▶ _STUDY TEXT_:

LKY School hosts conferences and lectures for its students as well as the wider public. Visitors who have spoken at the school include former UN Secretary-General Kofi Annan, former UK prime minister Tony Blair, former Australia Prime Minister Kevin Rudd, Pulitzer prize-winning author Thomas Friedman, Nobel laureates Elinor Ostrom, Amartya Sen, Muhammad Yunus, Aung San Suu Kyi, and former US Federal Reserve Chairman Paul Volcker.

In 2019, the Lee Kuan Yew School of Public Policy organised the Asia Thinker Series, a series of leadership events. This series of forums involving academic experts, policymakers and business leaders from Asia, focuses on key contemporary public policy issues and the emerging challenges of Asia's influence in the world. The series took place in Jakarta discussing "Indonesia in the Global Trade War: Impacts on Business, Global Trade and Investment". The topic of the second forum in Bangkok revolved around "ASEAN and the New World Disorder: Thailand, seeking a new balance". The third Asia Thinker Series forum was to be held in Delhi, India, in November 2019.

Saved entries

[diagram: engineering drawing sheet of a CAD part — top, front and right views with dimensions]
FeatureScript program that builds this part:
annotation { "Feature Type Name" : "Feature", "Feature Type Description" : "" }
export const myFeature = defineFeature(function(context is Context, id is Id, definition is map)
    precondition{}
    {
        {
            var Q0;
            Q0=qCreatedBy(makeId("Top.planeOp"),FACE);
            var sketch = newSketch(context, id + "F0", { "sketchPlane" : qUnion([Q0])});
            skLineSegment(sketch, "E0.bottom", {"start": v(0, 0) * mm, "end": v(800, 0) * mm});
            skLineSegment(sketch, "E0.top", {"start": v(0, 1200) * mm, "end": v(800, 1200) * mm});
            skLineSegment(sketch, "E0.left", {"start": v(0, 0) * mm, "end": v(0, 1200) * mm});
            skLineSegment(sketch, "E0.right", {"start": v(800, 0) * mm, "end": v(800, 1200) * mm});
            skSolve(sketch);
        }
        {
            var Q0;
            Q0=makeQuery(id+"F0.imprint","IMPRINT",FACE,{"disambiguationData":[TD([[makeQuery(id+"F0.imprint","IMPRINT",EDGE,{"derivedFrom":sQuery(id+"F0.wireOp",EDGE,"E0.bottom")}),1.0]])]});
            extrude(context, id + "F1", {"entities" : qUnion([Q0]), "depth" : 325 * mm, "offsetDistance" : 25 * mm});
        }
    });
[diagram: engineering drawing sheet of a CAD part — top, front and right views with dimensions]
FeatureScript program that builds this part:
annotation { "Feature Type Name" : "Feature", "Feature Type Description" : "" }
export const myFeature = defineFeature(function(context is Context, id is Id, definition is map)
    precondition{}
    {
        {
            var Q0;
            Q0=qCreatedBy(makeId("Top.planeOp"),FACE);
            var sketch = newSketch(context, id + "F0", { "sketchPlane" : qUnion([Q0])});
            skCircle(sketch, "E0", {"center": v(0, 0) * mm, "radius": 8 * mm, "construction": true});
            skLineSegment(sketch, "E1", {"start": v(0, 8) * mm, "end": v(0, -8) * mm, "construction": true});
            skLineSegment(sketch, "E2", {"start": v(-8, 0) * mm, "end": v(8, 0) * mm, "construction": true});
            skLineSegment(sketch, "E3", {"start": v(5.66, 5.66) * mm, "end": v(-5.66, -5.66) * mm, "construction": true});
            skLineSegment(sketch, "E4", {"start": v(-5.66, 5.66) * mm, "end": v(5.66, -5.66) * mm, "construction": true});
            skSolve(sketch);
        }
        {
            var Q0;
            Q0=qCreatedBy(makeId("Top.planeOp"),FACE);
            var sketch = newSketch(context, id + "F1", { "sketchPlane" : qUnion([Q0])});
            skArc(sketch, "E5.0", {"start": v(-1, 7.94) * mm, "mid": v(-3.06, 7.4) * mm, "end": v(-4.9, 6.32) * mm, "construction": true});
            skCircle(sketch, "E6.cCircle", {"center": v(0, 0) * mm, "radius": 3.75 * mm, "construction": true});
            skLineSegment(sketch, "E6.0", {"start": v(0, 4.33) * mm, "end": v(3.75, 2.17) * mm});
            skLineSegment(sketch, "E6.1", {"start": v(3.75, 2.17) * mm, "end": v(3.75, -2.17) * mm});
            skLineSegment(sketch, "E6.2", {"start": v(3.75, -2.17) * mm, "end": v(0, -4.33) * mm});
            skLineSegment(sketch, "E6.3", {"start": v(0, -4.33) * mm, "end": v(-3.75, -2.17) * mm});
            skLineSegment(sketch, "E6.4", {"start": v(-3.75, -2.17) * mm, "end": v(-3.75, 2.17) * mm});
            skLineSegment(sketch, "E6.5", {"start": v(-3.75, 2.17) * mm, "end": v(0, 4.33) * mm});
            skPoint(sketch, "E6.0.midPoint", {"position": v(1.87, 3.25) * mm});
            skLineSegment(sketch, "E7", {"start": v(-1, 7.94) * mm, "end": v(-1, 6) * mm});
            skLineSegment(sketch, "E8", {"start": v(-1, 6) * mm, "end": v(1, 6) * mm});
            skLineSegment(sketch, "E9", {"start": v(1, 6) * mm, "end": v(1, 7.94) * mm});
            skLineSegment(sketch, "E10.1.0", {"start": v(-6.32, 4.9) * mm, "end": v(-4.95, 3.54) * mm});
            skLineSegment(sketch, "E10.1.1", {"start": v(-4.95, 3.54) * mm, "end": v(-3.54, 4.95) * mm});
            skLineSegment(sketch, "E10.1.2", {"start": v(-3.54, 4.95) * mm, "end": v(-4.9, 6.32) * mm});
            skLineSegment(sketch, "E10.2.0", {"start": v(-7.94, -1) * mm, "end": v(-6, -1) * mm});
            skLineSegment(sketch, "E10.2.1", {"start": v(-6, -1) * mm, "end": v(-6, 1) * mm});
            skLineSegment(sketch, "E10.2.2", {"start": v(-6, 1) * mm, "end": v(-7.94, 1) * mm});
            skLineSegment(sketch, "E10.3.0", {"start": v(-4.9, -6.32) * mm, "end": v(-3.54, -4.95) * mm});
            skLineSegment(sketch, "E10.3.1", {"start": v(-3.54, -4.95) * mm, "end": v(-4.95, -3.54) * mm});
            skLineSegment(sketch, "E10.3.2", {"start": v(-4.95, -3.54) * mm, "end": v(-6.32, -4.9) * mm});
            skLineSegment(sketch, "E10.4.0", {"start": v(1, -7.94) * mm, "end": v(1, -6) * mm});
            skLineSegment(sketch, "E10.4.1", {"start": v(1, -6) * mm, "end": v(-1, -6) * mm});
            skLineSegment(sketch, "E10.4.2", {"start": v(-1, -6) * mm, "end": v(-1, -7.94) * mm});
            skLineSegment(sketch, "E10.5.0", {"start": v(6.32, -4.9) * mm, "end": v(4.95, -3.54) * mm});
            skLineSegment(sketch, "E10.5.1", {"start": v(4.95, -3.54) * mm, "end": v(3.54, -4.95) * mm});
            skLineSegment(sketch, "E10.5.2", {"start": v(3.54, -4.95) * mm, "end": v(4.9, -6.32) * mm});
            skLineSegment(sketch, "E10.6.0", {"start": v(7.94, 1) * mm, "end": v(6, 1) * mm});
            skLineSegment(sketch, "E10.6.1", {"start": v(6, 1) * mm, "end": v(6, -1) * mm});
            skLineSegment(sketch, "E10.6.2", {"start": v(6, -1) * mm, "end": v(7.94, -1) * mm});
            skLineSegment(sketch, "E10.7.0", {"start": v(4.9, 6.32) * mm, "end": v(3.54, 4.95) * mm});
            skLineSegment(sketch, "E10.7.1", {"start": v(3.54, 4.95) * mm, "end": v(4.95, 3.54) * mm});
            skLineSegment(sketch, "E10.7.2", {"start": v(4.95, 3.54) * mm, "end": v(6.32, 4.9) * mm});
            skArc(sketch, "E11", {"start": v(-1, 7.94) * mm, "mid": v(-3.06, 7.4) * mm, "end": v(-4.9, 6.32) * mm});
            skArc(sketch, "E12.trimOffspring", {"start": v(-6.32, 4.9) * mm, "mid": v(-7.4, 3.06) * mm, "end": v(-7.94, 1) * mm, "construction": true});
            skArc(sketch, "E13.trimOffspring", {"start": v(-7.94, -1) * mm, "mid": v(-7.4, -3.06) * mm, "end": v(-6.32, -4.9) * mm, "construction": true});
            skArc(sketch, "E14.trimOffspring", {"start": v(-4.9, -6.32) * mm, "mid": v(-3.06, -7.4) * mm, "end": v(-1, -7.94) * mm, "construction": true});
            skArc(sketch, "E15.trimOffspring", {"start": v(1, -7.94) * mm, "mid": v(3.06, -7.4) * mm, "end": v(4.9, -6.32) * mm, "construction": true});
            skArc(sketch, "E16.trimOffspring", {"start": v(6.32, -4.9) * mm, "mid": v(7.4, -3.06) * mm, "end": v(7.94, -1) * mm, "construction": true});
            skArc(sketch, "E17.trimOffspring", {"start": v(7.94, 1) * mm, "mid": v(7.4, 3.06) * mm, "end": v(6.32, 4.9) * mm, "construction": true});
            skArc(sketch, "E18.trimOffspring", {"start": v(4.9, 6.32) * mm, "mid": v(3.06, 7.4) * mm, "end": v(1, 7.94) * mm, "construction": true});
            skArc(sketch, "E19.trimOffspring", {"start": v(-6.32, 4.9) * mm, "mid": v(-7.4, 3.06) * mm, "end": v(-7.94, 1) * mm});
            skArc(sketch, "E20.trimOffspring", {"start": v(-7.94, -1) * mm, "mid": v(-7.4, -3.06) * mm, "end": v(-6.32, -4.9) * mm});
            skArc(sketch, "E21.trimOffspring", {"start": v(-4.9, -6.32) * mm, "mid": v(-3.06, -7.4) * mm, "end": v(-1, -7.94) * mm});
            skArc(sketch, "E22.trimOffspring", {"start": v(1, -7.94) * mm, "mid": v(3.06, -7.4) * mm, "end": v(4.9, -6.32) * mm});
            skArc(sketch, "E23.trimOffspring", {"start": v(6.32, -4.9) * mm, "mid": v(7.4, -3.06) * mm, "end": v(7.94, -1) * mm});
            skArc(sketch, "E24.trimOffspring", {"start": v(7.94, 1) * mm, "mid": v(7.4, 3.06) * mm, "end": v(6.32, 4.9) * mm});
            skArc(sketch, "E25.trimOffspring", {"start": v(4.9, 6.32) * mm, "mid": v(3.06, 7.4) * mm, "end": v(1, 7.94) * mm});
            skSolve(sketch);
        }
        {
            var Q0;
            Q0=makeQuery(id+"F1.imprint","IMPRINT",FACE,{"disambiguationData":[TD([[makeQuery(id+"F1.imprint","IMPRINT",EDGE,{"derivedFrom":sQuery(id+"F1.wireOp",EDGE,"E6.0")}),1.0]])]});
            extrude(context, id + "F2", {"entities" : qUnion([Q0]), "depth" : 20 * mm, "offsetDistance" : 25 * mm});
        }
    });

▶ _PROBLEM STATEMENT_:
From the text about the LKY School above, return the passage that begins at "In 2019, the" and stops after "in November 2019.", copied word for word.

▶ _ANSWER TO THE EXERCISE_:
In 2019, the Lee Kuan Yew School of Public Policy organised the Asia Thinker Series, a series of leadership events. This series of forums involving academic experts, policymakers and business leaders from Asia, focuses on key contemporary public policy issues and the emerging challenges of Asia's influence in the world. The series took place in Jakarta discussing "Indonesia in the Global Trade War: Impacts on Business, Global Trade and Investment". The topic of the second forum in Bangkok revolved around "ASEAN and the New World Disorder: Thailand, seeking a new balance". The third Asia Thinker Series forum was to be held in Delhi, India, in November 2019.